La moda del casco se impuso finalmente en Iquitos este fin del año del 2014. El casco comenzó siendo apenas una manera de andar algo escondido, un incentivo a la batida tombistica, hasta que un publicista emprendedor descubrió su profunda vinculación con lo práctico. Y el casco no solo sirvió para cubrir la testa, sino que se convirtió en el objeto todo terreno y las personas comenzaron a servirse el desayuno o el almuerzo o la cena en el mismo casco con que protegían sus cabezas. Algunos, los más pudientes, compraron varios tipos de casco para no confundir las cosas, para separar el polvo de la paja, el maíz del trigo.
Los mismos transeúntes, esos seres que se demoraban o apresuraban en las calles con muchos baches, también admitieron que tenían mucho que ver con el horror de los accidentes de tránsito y, después de llorar por sus pecados cantineros, decidieron andar con sus cascos de metal en sus cabezas y nadie se sacaba esa protección ni a la hora de dormir.
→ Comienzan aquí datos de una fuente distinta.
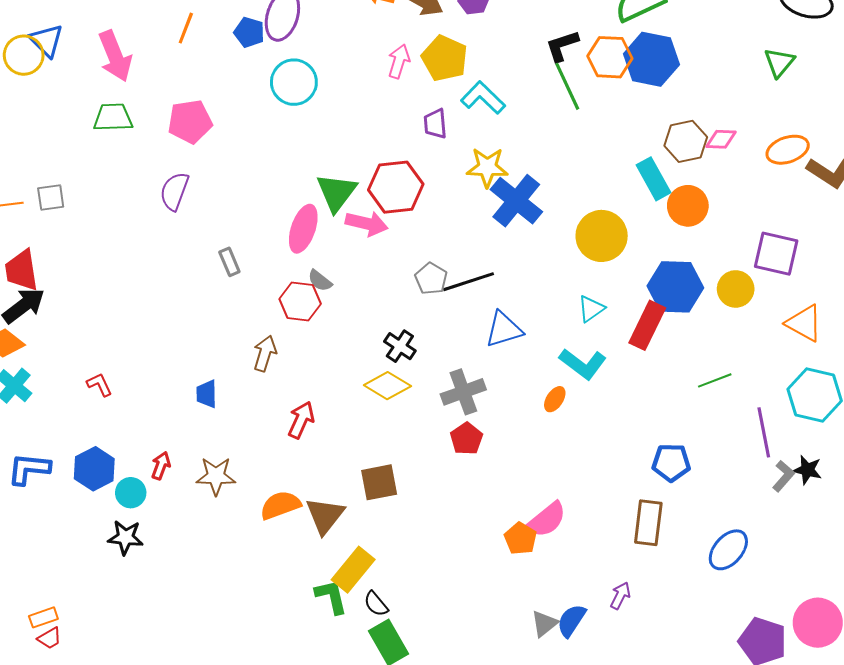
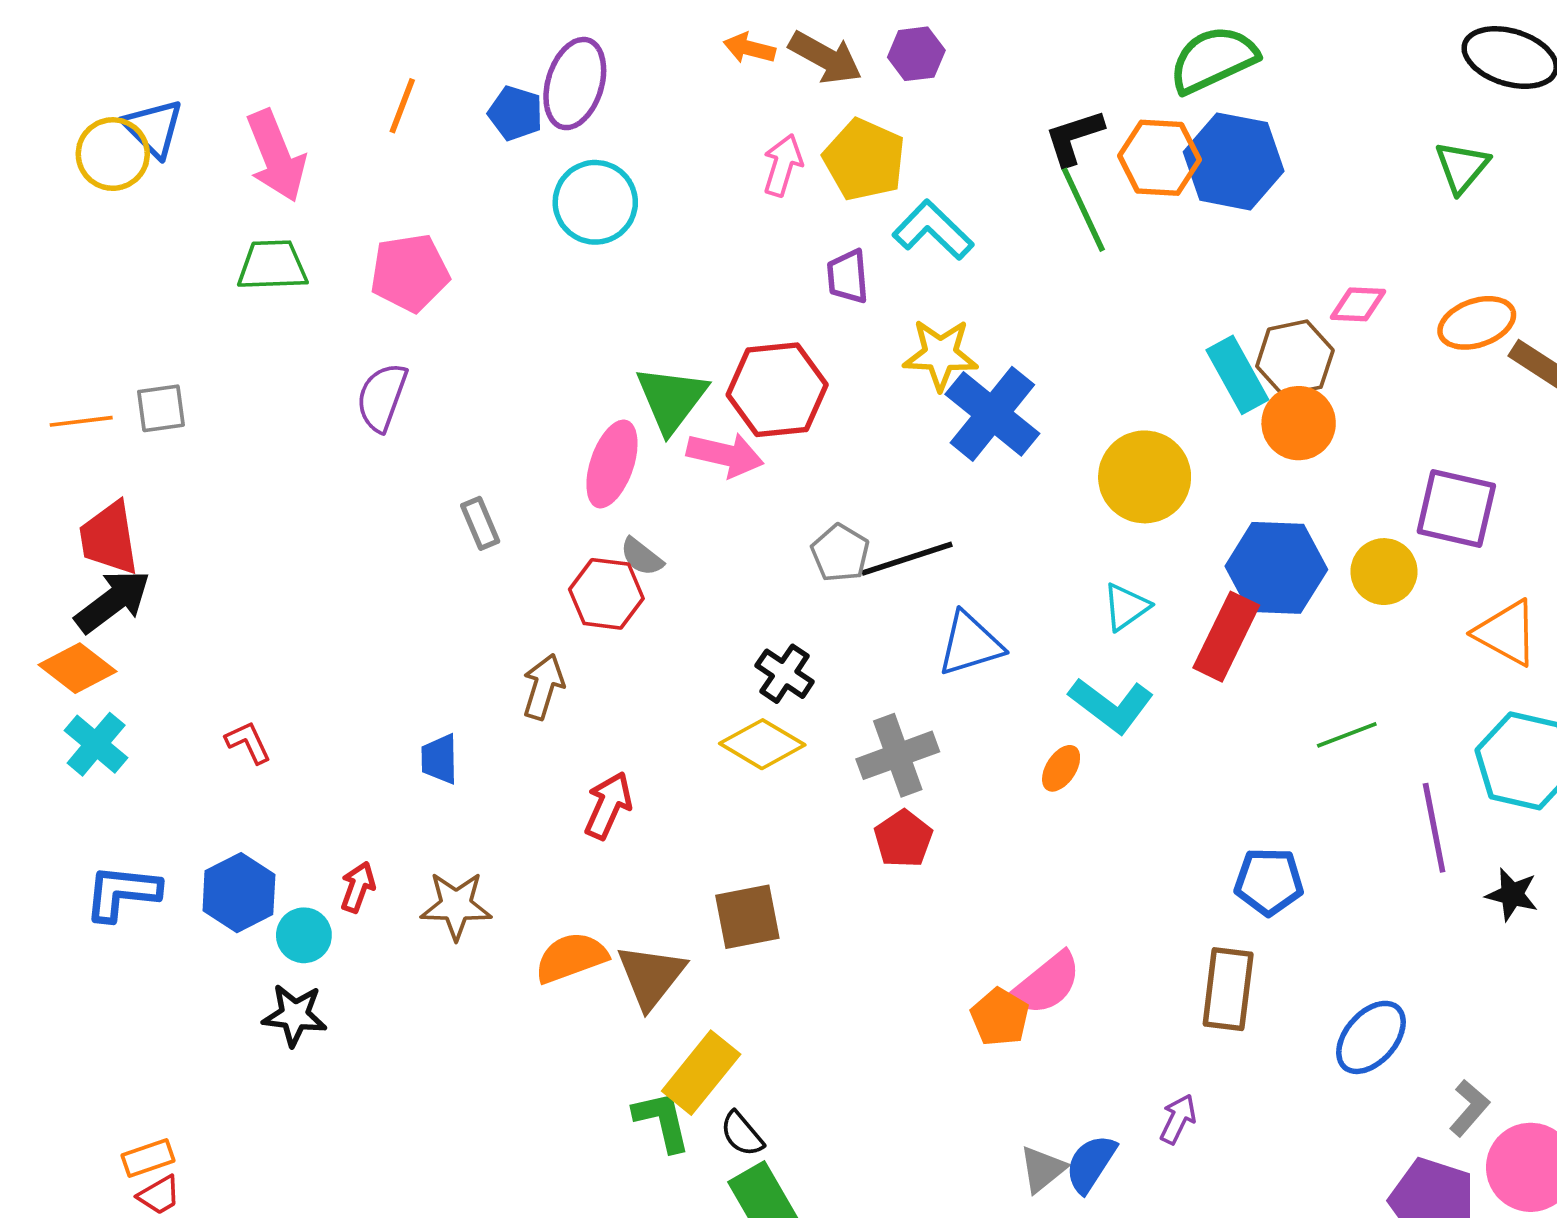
brown hexagon: (686, 141) -> (1295, 358), moved
gray L-shape: (783, 476) -> (1469, 1108), moved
La ciudad parecía militarizada con tantos seres encascados, y los uniformados que izaban el pabellón nacional y marchaban como en desfile de fiesta de la patria se pusieron cinco cascos en la cabeza a la vez para distinguirse de los transeúntes, de los civiles.
La existencia en la ciudad se volvió un poco trillada, pues los cascos viejos y usados relevaron a las sillas, las bancas, los asientos. Hoy la ciudad es otra cosa. Es una posibilidad de hacer, de actuar, con casco. Nada puede pasar si cualquiera abandona en un rincón el casco. El casco es todo. Y ahora se sabe que le mejor herencia que puede dejar un padre a su hijo no es la educación hasta el doctorado, el billete a montones, sino una colección de cascos.